Wednesday, November 29, 2023

'29 Songs' by David Power, with settings of Visiak and de la Mare

Some years ago, the National Centre for Early Music in York, situated in the converted church of St Margaret, ran a series of concerts under the heading ‘Late Music’, offering work by contemporary composers. At a performance of songs for solo voice and piano accompaniment, I was surprised and delighted to find there were several pieces setting verses by E H Visiak.

Visiak (1878-1972) was an early champion of David Lindsay (whom he befriended), the author of the fantastical seafaring romance Medusa (1929), and of other very strange fiction, and an eminent Milton scholar. But his early work was as a poet. He published five main volumes: Buccaneer Ballads (1910); Flints and Flashes (1911); The Phantom Ship (1912); The Battle Fiends (1916); and Brief Poems (1919).

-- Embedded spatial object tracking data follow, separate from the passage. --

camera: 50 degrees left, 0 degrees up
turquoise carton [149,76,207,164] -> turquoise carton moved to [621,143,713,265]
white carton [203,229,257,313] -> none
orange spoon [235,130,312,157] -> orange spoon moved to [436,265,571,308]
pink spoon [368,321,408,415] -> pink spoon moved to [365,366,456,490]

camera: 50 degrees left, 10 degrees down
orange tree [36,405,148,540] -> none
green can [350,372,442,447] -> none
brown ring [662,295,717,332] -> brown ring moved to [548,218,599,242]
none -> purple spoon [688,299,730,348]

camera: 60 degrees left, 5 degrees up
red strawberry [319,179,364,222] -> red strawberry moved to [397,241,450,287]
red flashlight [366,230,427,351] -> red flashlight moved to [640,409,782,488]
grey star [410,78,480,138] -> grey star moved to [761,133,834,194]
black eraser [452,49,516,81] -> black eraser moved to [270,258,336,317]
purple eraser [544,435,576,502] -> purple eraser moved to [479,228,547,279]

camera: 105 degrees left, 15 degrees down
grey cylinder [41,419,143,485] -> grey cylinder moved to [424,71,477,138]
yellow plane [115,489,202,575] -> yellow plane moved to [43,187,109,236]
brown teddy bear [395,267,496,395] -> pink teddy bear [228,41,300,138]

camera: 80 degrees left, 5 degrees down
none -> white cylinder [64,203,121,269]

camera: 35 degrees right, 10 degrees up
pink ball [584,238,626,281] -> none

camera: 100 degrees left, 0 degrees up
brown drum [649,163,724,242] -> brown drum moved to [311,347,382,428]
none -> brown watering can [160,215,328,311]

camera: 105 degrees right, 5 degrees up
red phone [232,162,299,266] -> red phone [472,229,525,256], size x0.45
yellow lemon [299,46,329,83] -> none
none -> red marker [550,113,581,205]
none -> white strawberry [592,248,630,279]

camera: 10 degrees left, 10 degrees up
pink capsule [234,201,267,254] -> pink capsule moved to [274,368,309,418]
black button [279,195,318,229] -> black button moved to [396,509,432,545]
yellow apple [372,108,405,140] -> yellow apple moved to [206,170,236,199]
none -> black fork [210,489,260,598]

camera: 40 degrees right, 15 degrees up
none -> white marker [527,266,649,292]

The composer of the pieces I had heard was David Power, also a notable Lindsay scholar, and I am pleased to report that a selection of his work has now been issued on the Prima Facie label, entitled 29 Songs, 1985-2016, performed by Robert Rice (baritone) and William Vann (piano). They include not only five pieces based on Visiak poems, but others setting work by Walter de la Mare, Robert Louis Stevenson and Ronald Duncan.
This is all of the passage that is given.